RECORDS SUPPLIED below:
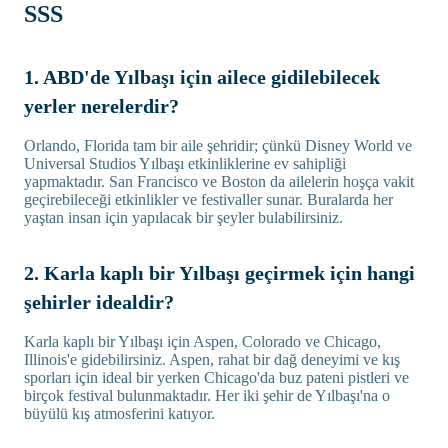
SSS
1. ABD'de Yılbaşı için ailece gidilebilecek
yerler nerelerdir?
Orlando, Florida tam bir aile şehridir; çünkü Disney World ve
Universal Studios Yılbaşı etkinliklerine ev sahipliği
yapmaktadır. San Francisco ve Boston da ailelerin hoşça vakit
geçirebileceği etkinlikler ve festivaller sunar. Buralarda her
yaştan insan için yapılacak bir şeyler bulabilirsiniz.
2. Karla kaplı bir Yılbaşı geçirmek için hangi
şehirler idealdir?
Karla kaplı bir Yılbaşı için Aspen, Colorado ve Chicago,
Illinois'e gidebilirsiniz. Aspen, rahat bir dağ deneyimi ve kış
sporları için ideal bir yerken Chicago'da buz pateni pistleri ve
birçok festival bulunmaktadır. Her iki şehir de Yılbaşı'na o
büyülü kış atmosferini katıyor.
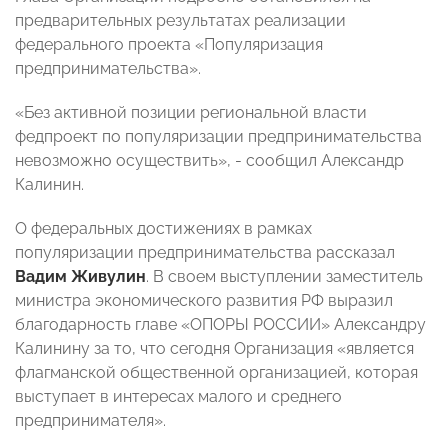
предварительных результатах реализации
федерального проекта «Популяризация
предпринимательства».
«Без активной позиции региональной власти
федпроект по популяризации предпринимательства
невозможно осуществить», - сообщил Александр
Калинин.
О федеральных достижениях в рамках
популяризации предпринимательства рассказал
Вадим Живулин
. В своем выступлении заместитель
министра экономического развития РФ выразил
благодарность главе «ОПОРЫ РОССИИ» Александру
Калинину за то, что сегодня Организация «является
флагманской общественной организацией, которая
выступает в интересах малого и среднего
предпринимателя».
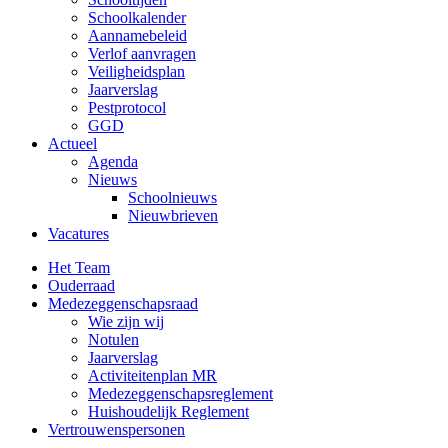
Schoolkalender
Aannamebeleid
Verlof aanvragen
Veiligheidsplan
Jaarverslag
Pestprotocol
GGD
Actueel
Agenda
Nieuws
Schoolnieuws
Nieuwbrieven
Vacatures
Het Team
Ouderraad
Medezeggenschapsraad
Wie zijn wij
Notulen
Jaarverslag
Activiteitenplan MR
Medezeggenschapsreglement
Huishoudelijk Reglement
Vertrouwenspersonen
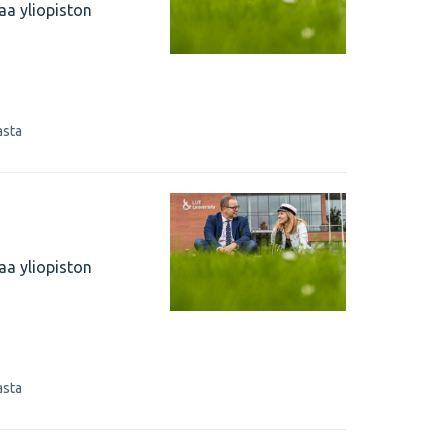
aa yliopiston
asta
aa yliopiston
asta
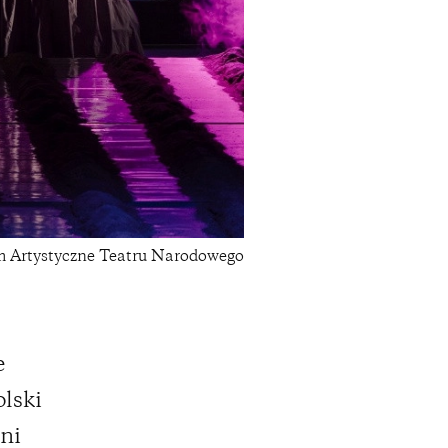
um Artystyczne Teatru Narodowego
e
olski
lni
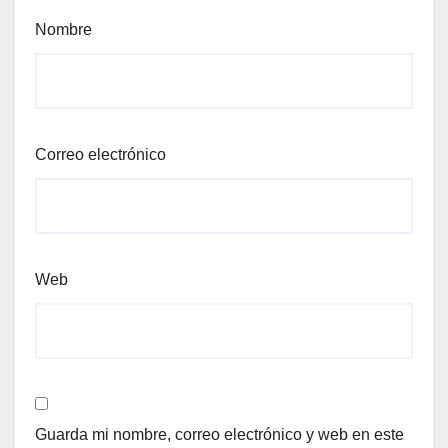
Nombre
Correo electrónico
Web
Guarda mi nombre, correo electrónico y web en este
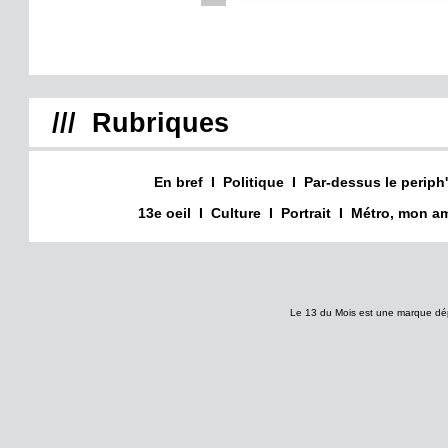
/// Rubriques
En bref
I
Politique
I
Par-dessus le periph'
13e oeil
I
Culture
I
Portrait
I
Métro, mon am
Le 13 du Mois est une marque dé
End of RECORDS SUPPLIED.
--- TASK REQUIREMENTS ---
Every line above with the string "electrónico" in it needs to be copied.

--- COMPLETED TASK ---
Correo electrónico
Guarda mi nombre, correo electrónico y web en este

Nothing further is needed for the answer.